## WHAT YOU WILL DO
1. Write out the part of the text on argument and return types that begins at the words "You will also" and stops after the words "to determine them.".
2. Continue the text on argument and return types from the point where it ends.

Argument Types and Return Types

All operators must provide an ARGUMENT_TYPES attributes, which is a list of datatypes. This may be either a class attribute or an instance attribute, as appropriate. Datatypes in the list may contain None for the specific datatype and/or, in the case of data arrays, the general datatype as well. This indicates that the type is unconstrained. The final element of the list may be an Ellipsis object (...), which indicates that the operator takes variadic arguments. The type of the variadic arguments will be that of the penultimate item in the list. If that datatype is unconstrained (i.e., contains None) then the type of all variadic arguments must match that of the first variadic argument.

You will also need to implement the return_types() method. This takes datatypes as arguments. These correspond to the datatypes of some hypothetical arguments for the operator. The method will then return a tuple of the datatypes of the results of the operator. The number and types of results will often depend on the number and types of arguments to the operator, hence why a method is needed to determine them.

## LISTED ENTRIES

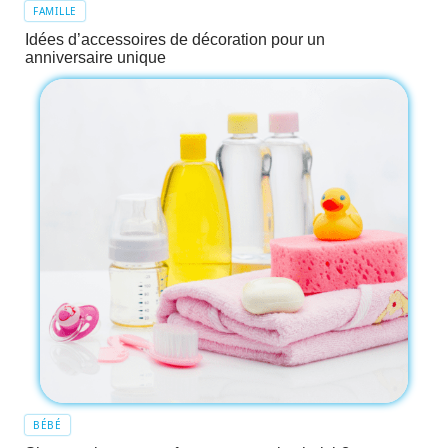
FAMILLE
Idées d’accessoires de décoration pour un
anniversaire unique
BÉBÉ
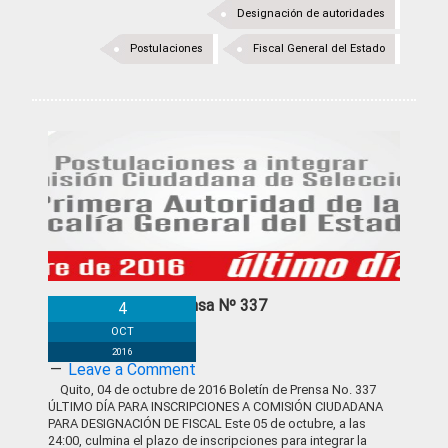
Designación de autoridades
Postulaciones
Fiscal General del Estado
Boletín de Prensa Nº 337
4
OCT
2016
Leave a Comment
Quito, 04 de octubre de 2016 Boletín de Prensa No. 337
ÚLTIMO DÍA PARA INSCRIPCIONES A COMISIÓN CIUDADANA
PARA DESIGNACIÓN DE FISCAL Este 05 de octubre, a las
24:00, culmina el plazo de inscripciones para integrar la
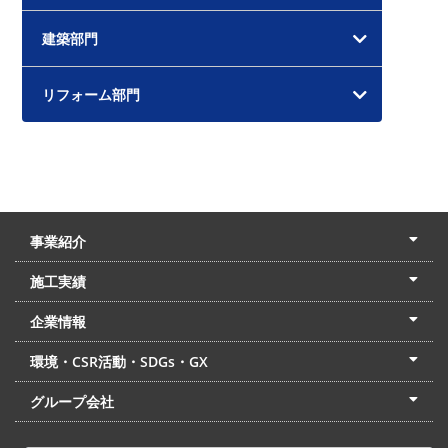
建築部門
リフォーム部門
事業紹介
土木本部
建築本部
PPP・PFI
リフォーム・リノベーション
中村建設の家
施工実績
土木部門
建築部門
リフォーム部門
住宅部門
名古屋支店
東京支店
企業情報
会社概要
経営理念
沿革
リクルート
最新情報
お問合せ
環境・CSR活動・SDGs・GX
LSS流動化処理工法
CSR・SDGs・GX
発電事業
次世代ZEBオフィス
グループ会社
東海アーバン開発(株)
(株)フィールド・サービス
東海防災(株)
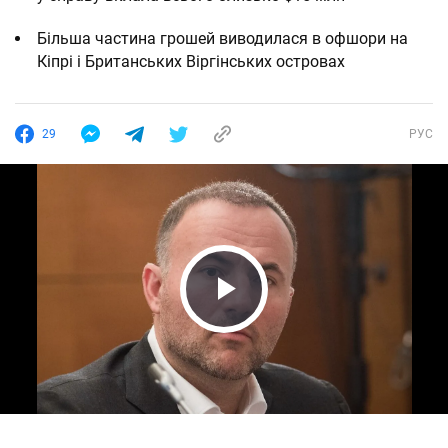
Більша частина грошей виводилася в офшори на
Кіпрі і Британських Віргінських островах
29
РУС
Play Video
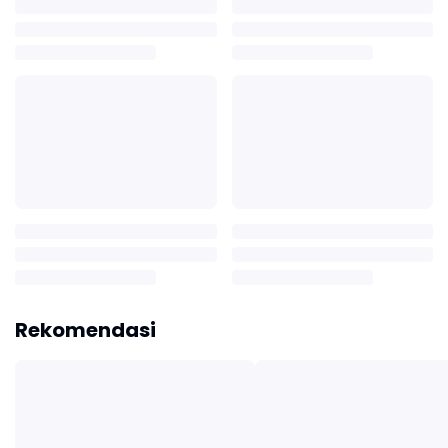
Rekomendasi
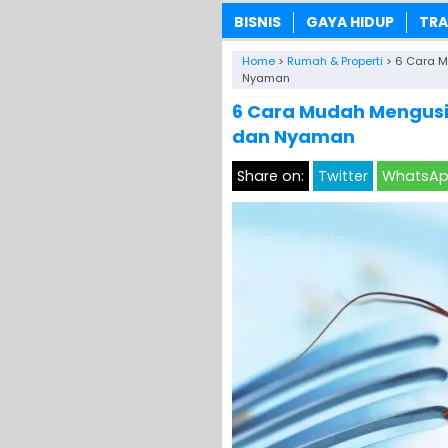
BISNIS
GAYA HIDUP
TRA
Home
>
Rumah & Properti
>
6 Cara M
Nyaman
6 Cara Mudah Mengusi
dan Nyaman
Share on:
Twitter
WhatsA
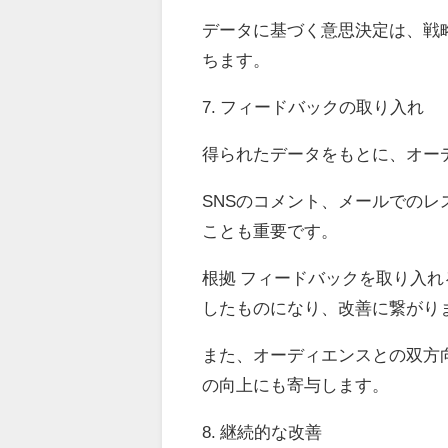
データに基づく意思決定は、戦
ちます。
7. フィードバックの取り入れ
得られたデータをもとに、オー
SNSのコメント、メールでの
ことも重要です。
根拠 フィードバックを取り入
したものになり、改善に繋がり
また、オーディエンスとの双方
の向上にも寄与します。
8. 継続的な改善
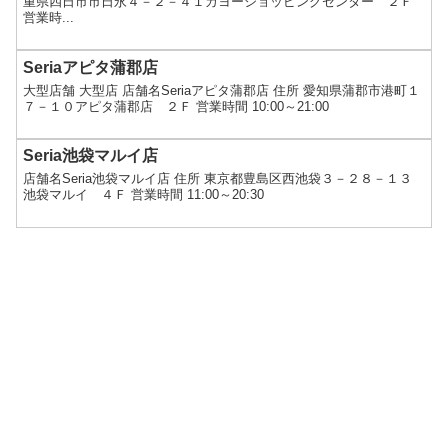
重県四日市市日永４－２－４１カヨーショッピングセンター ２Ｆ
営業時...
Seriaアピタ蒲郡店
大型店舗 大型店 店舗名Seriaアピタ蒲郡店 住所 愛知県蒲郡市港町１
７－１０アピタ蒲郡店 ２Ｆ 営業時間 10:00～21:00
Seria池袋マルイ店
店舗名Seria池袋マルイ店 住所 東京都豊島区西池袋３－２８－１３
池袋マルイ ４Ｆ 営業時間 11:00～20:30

## WRITTEN RESPONSES
1.
You will also need to implement the return_types() method. This takes datatypes as arguments. These correspond to the datatypes of some hypothetical arguments for the operator. The method will then return a tuple of the datatypes of the results of the operator. The number and types of results will often depend on the number and types of arguments to the operator, hence why a method is needed to determine them.

2.
The Calculation Itself

The operator’s calculation is performed in the __call__() method. These methods break strict static typing, as each operator will take a different number of arguments, with different names. However, all arguments must be positional and none should be optional. Variadic positional arguments are allowed. In order to prevent mypy from complaining that your __call__ method does not match the call signature of the original on the base class, you should add # type: ignore[override] to the method declaration.

The first thing you should do in the method is call validate_arguments(). This will check that all arguments are of the expected type. It will also take note of these arguments for the purpose of generating provenance.

Your operator should then proceed to the calculation. The details of this will vary greatly from case to case. If your calculation is expected to take a long time, it may be worth printing some messages describing the progress. These can also be useful for debugging.

Remember that many, many mathematical operations are available in SciPy and do not need to be implemented from scratch. When performing coordinate transformations, make use of the convert_coords() method (and its equivalent for datasets) so results will be stored in the data array/dataset and be available for later reuse. If you need to perform an interpolation, remember that xarray offers this builtin (xarray.DataArray.interp()) and, should you need to perform cubic interpolation over two dimensions, this is available through the interp2d() method.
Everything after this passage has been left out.